Macau authorities disqualified politicians from contesting the 2021 election for their alleged ‘disloyalty to China’
A road sign for Zhuhai and for Macau is seen on the way to the Hong Kong side of the Hong Kong-Zhuhai-Macau Bridge near Hong Kong airport on May 17, 2020. (Photo: AFP)
The United Nations Human Rights Committee (UNHRC) has raised alarm over alleged crackdown on pro-democracy activists in Macau under the pretext of Covid-19 restrictions.
The UN body expressed concerns over the crackdown during a review of the implementation of the International Covenant on Civil and Political Rights (ICCPR) in Macau via video conference on July 15, Portuguese news agency Hoje Macau reported.
The UNHRC officials have quizzed the government of the former Portuguese colony, now a Chinese-ruled autonomous territory, and said that Covid-19 restrictions in Macau were not “compatible with the rights guaranteed by the Basic Law and the ICCPR.”
The ICCPR is a multilateral treaty that requires states to respect the civil and political rights of individuals, including the right to life, freedom of religion, speech, assembly, electoral rights and rights to due process and a fair trial.
“I am concerned that these very severe restrictions infringe the rights guaranteed by the agreement,” said the UNHRC committee member, Shuichi Furuya.
In response, the Macau delegation defended that, “in general, the measures are not affecting people’s lives” and that, following this program outlined by the Government, daily infections “have fallen from a peak of 100 per day to 20 to 30.”
Catholic Churches in Macau closed doors in the third week of June amid a surge in infections. Currently, all liturgical programs including Holy Mass are being conducted online.
Church officials have urged Catholics to maintain peace, patience, and strengthen their faith amidst the stressful lockdown period.
“May God help us this week to be at peace, to help one another through Christian charity,” urged Father Daniel Ribeiro, parish priest of Macau’s Cathedral of the Nativity of Our Lady, during Sunday Mass on July 17.
The Macau administration has put the region under strict lockdown since July 11 which has been extended further. The strict restrictions came after closure of bars, cinemas, hair salons and outdoor parks from June 23 in the city known as Asian gaming and gambling hub.
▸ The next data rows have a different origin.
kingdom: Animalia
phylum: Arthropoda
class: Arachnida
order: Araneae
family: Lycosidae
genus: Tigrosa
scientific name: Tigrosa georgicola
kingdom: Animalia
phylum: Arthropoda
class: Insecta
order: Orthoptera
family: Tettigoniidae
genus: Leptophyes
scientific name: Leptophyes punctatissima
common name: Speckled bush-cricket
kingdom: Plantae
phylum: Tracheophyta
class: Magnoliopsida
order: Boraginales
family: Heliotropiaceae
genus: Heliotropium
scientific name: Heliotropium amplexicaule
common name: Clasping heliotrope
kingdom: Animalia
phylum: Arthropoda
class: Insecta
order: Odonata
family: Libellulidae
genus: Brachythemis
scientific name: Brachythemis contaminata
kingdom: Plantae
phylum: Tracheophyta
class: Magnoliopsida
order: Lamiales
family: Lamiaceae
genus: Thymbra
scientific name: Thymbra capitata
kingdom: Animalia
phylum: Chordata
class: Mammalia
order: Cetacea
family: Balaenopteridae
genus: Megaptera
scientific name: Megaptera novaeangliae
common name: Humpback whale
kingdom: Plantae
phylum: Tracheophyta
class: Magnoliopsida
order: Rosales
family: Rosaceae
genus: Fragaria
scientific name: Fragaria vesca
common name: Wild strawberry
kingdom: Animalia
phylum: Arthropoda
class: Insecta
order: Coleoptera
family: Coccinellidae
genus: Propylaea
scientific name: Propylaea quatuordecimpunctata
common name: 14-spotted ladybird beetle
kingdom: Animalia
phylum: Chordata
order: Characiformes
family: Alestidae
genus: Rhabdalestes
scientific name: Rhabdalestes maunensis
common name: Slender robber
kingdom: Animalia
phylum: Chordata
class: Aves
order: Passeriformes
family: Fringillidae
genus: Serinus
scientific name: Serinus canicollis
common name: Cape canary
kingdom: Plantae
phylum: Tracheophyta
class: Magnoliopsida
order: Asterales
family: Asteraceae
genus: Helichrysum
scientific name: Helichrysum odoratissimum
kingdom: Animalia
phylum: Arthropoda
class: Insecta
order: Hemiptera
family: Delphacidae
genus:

Since the first reported infection in February 2020, Macau authorities imposed strict restrictions on the island several times. Macau has reportedly followed one of the world’s toughest Covid-19 countermeasure policies that include strict border controls, lengthy quarantines and targeted lockdowns.
On July 18, Macau started the 11th round of mass testing amid the worst outbreak of the pandemic, Reuters reported.
Under current lockdown measures, all residents are strictly prohibited from leaving their homes except for buying groceries and caring for others. The casinos and gaming industry, the mainstay of the economy in Macau, have also been shut down.
Only essential services such as supermarkets, pharmacies, hotels and water and gas stations have remained open.
The government has declared to release 10 billion patacas (USD 1.24 billion) in handouts to struggling businesses that have been affected by the extended lockdowns.
The UN body has also questioned Macau officials over the exclusion of candidates from the local parliament in 2021 terming it as “a flagrant violation” of the rights enshrined in the ICCPR.
Vasilka Sancin, another UNHRC member, said that she considered it “particularly worrying” that in the “surveillance records compiled by the police” and “used by the electoral commission to justify disqualification” were events honoring Chinese political activist and Nobel Peace Prize winner Liu Xiaobo and the Tiananmen victims.
Liu Dexue, Director of the Services for Justice Affairs, defended the Macau administration’s stand that the disqualification followed due process and verification.
“Some members participated in activities involving national security, which did not defend the Basic Law or were not loyal to the Macau Special Administrative Region,” he explained stating that there are mechanisms in place to appeal the decision in the Electoral Commission.
Earlier in 2021, the pro-democracy candidates were all disqualified from the election on alleged disloyalty to China after they commemorated the victims of the 1989 Tiananmen Square crackdown and honored rights activist and Beijing critic, Liu Xiaobo.
Of the 33 seats in Macau’s legislature, 14 are directly elected. The pro-democracy camp won just two, half of what it got in the last vote in 2017. The other 19 lawmakers include 12 indirectly chosen from professional sectors and seven appointed by Macau’s chief executive.
The Human Rights Committee will present the conclusions at a press conference scheduled for July 27.
Observers say after suppressing freedoms and a strong pro-democracy movement in Hong Kong with the draconian national security law, China’s communist regime is now attempting to muzzle any form of dissent to tighten its grip on Macau.